Brant Robertson and Daniel Stark, assistant professors of astronomy at Steward Observatory, were part of a collaboration called the Hubble Ultra Deep Field 2012 that took what is still the "deepest ever" image of the sky. The image revealed a previously unseen population of seven galaxies so far away that their light took most of the time the universe has been in existence to reach Hubble's light sensors. Those galaxies were observed as they appeared in a period 350 million to 600 million years after the Big Bang, when universe was in its infancy. No other instrument had ever probed so far back into space and time.
Using data from Hubble, Robertson and Stark were part of an international team of astronomers that was the first to determine the distance of the galaxy HDF850.1, well known among astronomers as being one of the most productive star-forming galaxies in the observable universe.
Currently, Brant and others at the UA are working on Hubble's largest ongoing project, theFrontier Fields Project. It peers into the deepest space to determine when the earliest galaxies formed. Frontier Fields draws on the power of massive clusters of galaxies to unleash the full potential of the HST. The gravity of these clusters warps and magnifies the faint light of the distant galaxies behind them. Hubble captures the boosted light, revealing the farthest galaxies humanity has ever encountered and giving us a glimpse of the cosmos to be unveiled by the JWST.

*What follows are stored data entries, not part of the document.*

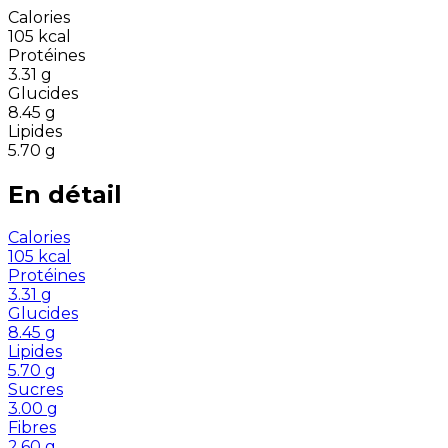
Calories
105
kcal
Protéines
3.31
g
Glucides
8.45
g
Lipides
5.70
g
En détail
Calories
105
kcal
Protéines
3.31
g
Glucides
8.45
g
Lipides
5.70
g
Sucres
3.00
g
Fibres
2.60
g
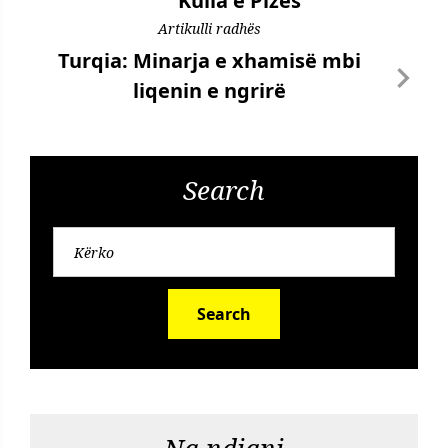
Kulla e Pizës
Artikulli radhës
Turqia: Minarja e xhamisë mbi
liqenin e ngrirë
Search
Search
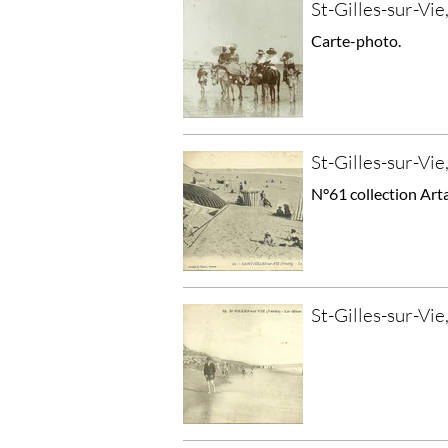
St-Gilles-sur-Vie,
Carte-photo.
St-Gilles-sur-Vie
N°61 collection Art
St-Gilles-sur-Vie,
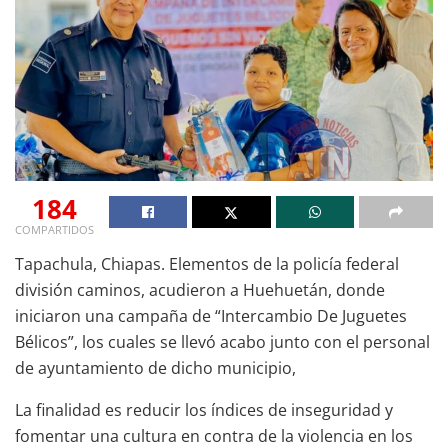
184
COMPARTIDOS
Tapachula, Chiapas. Elementos de la policía federal
división caminos, acudieron a Huehuetán, donde
iniciaron una campaña de “Intercambio De Juguetes
Bélicos”, los cuales se llevó acabo junto con el personal
de ayuntamiento de dicho municipio,
La finalidad es reducir los índices de inseguridad y
fomentar una cultura en contra de la violencia en los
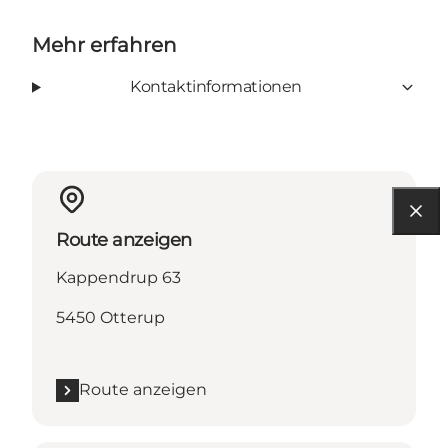
Mehr erfahren
Kontaktinformationen
Route anzeigen
Kappendrup 63
5450 Otterup
Route anzeigen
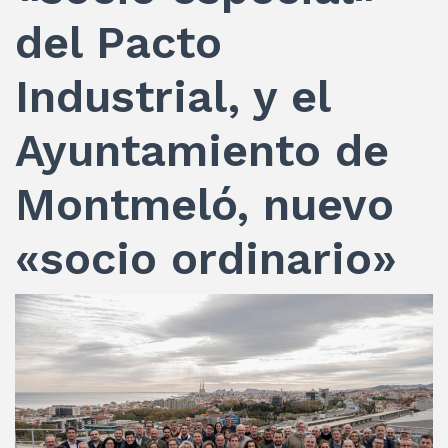
del Pacto
Industrial, y el
Ayuntamiento de
Montmeló, nuevo
«socio ordinario»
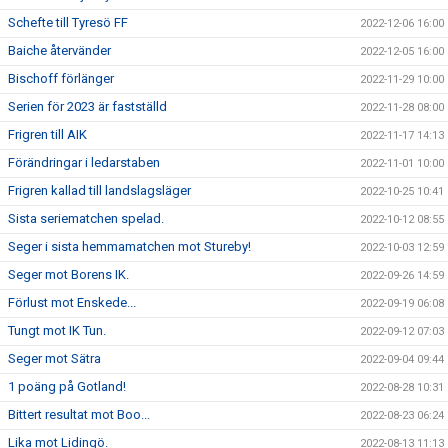
Schefte till Tyresö FF
2022-12-06 16:00
Baiche återvänder
2022-12-05 16:00
Bischoff förlänger
2022-11-29 10:00
Serien för 2023 är fastställd
2022-11-28 08:00
Frigren till AIK
2022-11-17 14:13
Förändringar i ledarstaben
2022-11-01 10:00
Frigren kallad till landslagsläger
2022-10-25 10:41
Sista seriematchen spelad.
2022-10-12 08:55
Seger i sista hemmamatchen mot Stureby!
2022-10-03 12:59
Seger mot Borens IK.
2022-09-26 14:59
Förlust mot Enskede...
2022-09-19 06:08
Tungt mot IK Tun.
2022-09-12 07:03
Seger mot Sätra
2022-09-04 09:44
1 poäng på Gotland!
2022-08-28 10:31
Bittert resultat mot Boo...
2022-08-23 06:24
Lika mot Lidingö.
2022-08-13 11:13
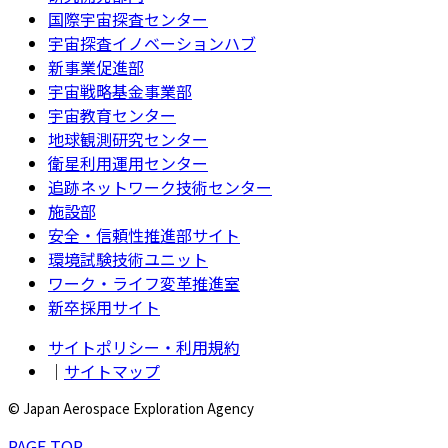
国際宇宙探査センター
宇宙探査イノベーションハブ
新事業促進部
宇宙戦略基金事業部
宇宙教育センター
地球観測研究センター
衛星利用運用センター
追跡ネットワーク技術センター
施設部
安全・信頼性推進部サイト
環境試験技術ユニット
ワーク・ライフ変革推進室
新卒採用サイト
サイトポリシー・利用規約
｜
サイトマップ
© Japan Aerospace Exploration Agency
PAGE TOP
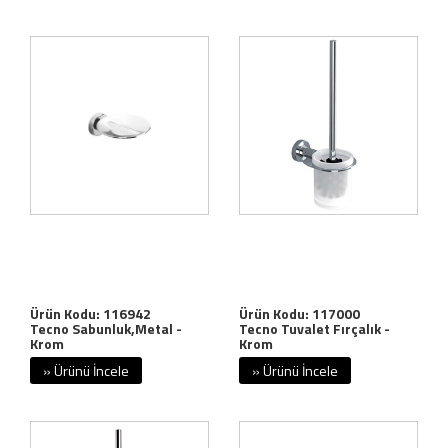
Ürün Kodu: 116942
Ürün Kodu: 117000
Tecno Sabunluk,Metal -
Tecno Tuvalet Fırçalık -
Krom
Krom
» Ürünü İncele
» Ürünü İncele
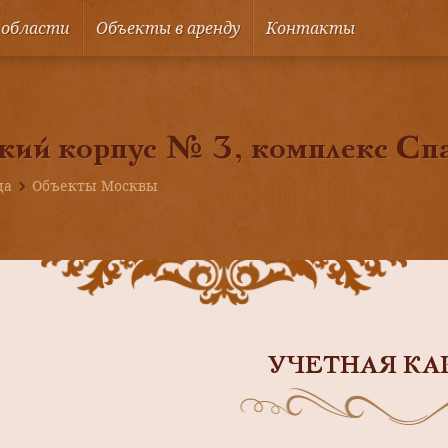
 области
Объекты в аренду
Контакты
кий корпус № 3, комплекс Сп
ца
Объекты Москвы
УЧЕТНАЯ КА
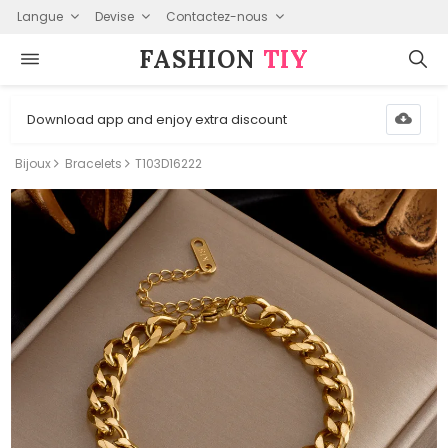
Langue
Devise
Contactez-nous
FASHION⁠
TIY
Download app and enjoy extra discount
Bijoux
Bracelets
T103D16222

"By combining the light grasp of Hubble with the magnification from gravitational lensing, the Hubble Frontier Fields project is producing an unparalleled view of the formation of galaxies in the first 600 million years of cosmic time," Stark explained. "The first Hubble images from the program have recently provided our first view of typical galaxies during this early period, revealing a population that is much less massive and smaller than our galaxy. The launch of the James Webb Space Telescope will soon allow us to study these faint systems in the early universe in much greater detail."
The HST is expected to continue to operate past its 30th anniversary in 2020.